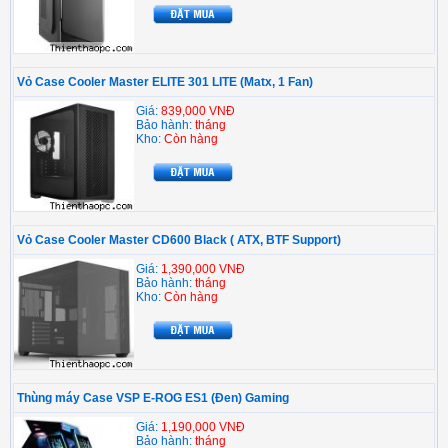
Vỏ Case Cooler Master ELITE 301 LITE (Matx, 1 Fan)
Giá:
839,000 VNĐ
Bảo hành:
tháng
Kho:
Còn hàng
Vỏ Case Cooler Master CD600 Black ( ATX, BTF Support)
Giá:
1,390,000 VNĐ
Bảo hành:
tháng
Kho:
Còn hàng
Thùng máy Case VSP E-ROG ES1 (Đen) Gaming
Giá:
1,190,000 VNĐ
Bảo hành:
tháng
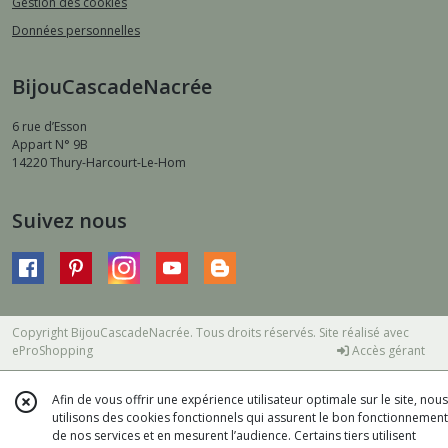
Gestion des cookies
Données personnelles
BijouCascadeNacrée
6 rue d’Esson
Appart N° 9B
14220
Thury-Harcourt-Le-Hom
Suivez nous
Copyright BijouCascadeNacrée. Tous droits réservés. Site réalisé avec
eProShopping
Accès gérant
Afin de vous offrir une expérience utilisateur optimale sur le site, nous
utilisons des cookies fonctionnels qui assurent le bon fonctionnement
de nos services et en mesurent l’audience. Certains tiers utilisent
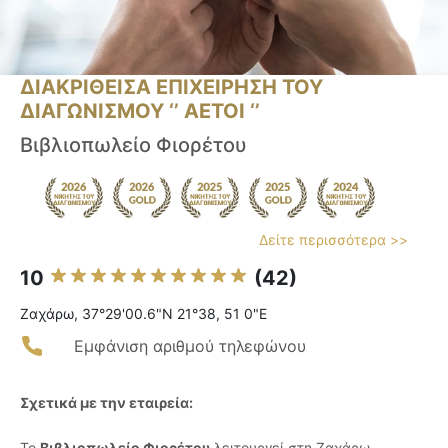
ΔΙΑΚΡΙΘΕΙΣΑ ΕΠΙΧΕΙΡΗΣΗ ΤΟΥ
ΔΙΑΓΩΝΙΣΜΟΥ ‘’ ΑΕΤΟΙ ‘’
Βιβλιοπωλείο Φιορέτου
Δείτε περισσότερα >>
10
(42)
Ζαχάρω, 37°29'00.6"N 21°38, 51 0"E
Εμφάνιση αριθμού τηλεφώνου
Σχετικά με την εταιρεία:
Το
Βιβλιοπωλείο Φιορέτου
λειτουργεί στη Ζαχάρω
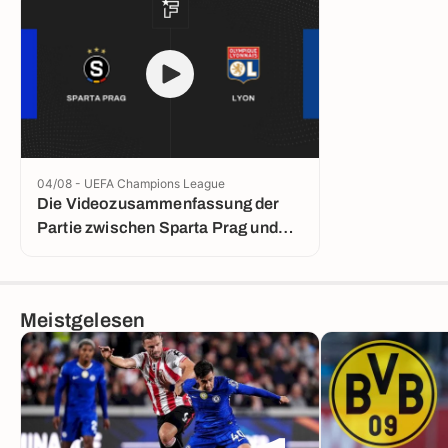
04/08 - UEFA Champions League
Die Videozusammenfassung der
Partie zwischen Sparta Prag und
Lyon
Meistgelesen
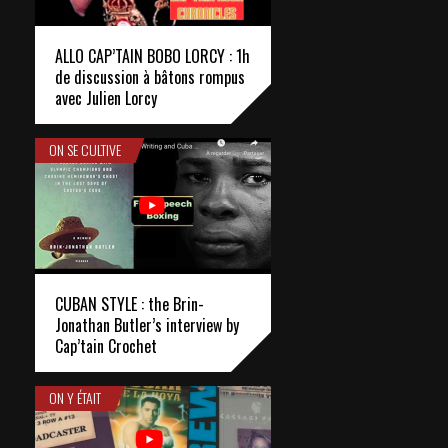
ALLO CAP’TAIN BOBO LORCY : 1h
de discussion à bâtons rompus
avec Julien Lorcy
ON SE CULTIVE
CUBAN STYLE : the Brin-
Jonathan Butler’s interview by
Cap’tain Crochet
ON Y ÉTAIT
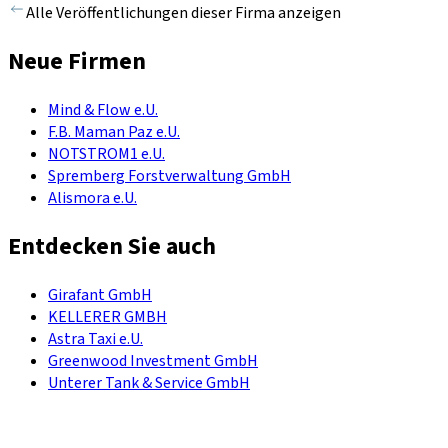
Alle Veröffentlichungen dieser Firma anzeigen
Neue Firmen
Mind & Flow e.U.
F.B. Maman Paz e.U.
NOTSTROM1 e.U.
Spremberg Forstverwaltung GmbH
Alismora e.U.
Entdecken Sie auch
Girafant GmbH
KELLERER GMBH
Astra Taxi e.U.
Greenwood Investment GmbH
Unterer Tank & Service GmbH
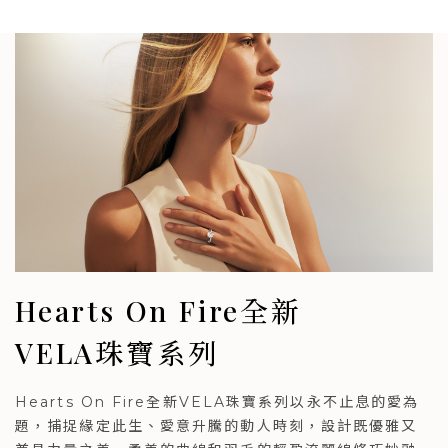
Hearts On Fire全新
VELA珠寶系列
Hearts On Fire全新VELA珠寶系列以永不止息的愛為
題，捕捉緣定此生、愛意升騰的動人時刻，設計既優雅又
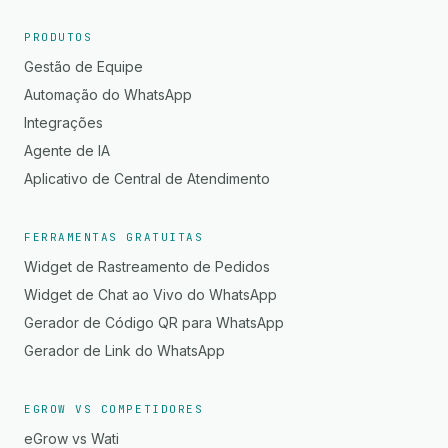
PRODUTOS
Gestão de Equipe
Automação do WhatsApp
Integrações
Agente de IA
Aplicativo de Central de Atendimento
FERRAMENTAS GRATUITAS
Widget de Rastreamento de Pedidos
Widget de Chat ao Vivo do WhatsApp
Gerador de Código QR para WhatsApp
Gerador de Link do WhatsApp
EGROW VS COMPETIDORES
eGrow vs Wati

### The task
What is needed is a verbatim copy of the lines running from the one with "F.B. Maman Paz e.U." through the last line of the listing above, excluding any pictures.

### Task solution
F.B. Maman Paz e.U.
NOTSTROM1 e.U.
Spremberg Forstverwaltung GmbH
Alismora e.U.
Entdecken Sie auch
Girafant GmbH
KELLERER GMBH
Astra Taxi e.U.
Greenwood Investment GmbH
Unterer Tank & Service GmbH
Hearts On Fire全新
VELA珠寶系列
Hearts On Fire全新VELA珠寶系列以永不止息的愛為
題，捕捉緣定此生、愛意升騰的動人時刻，設計既優雅又
PRODUTOS
Gestão de Equipe
Automação do WhatsApp
Integrações
Agente de IA
Aplicativo de Central de Atendimento
FERRAMENTAS GRATUITAS
Widget de Rastreamento de Pedidos
Widget de Chat ao Vivo do WhatsApp
Gerador de Código QR para WhatsApp
Gerador de Link do WhatsApp
EGROW VS COMPETIDORES
eGrow vs Wati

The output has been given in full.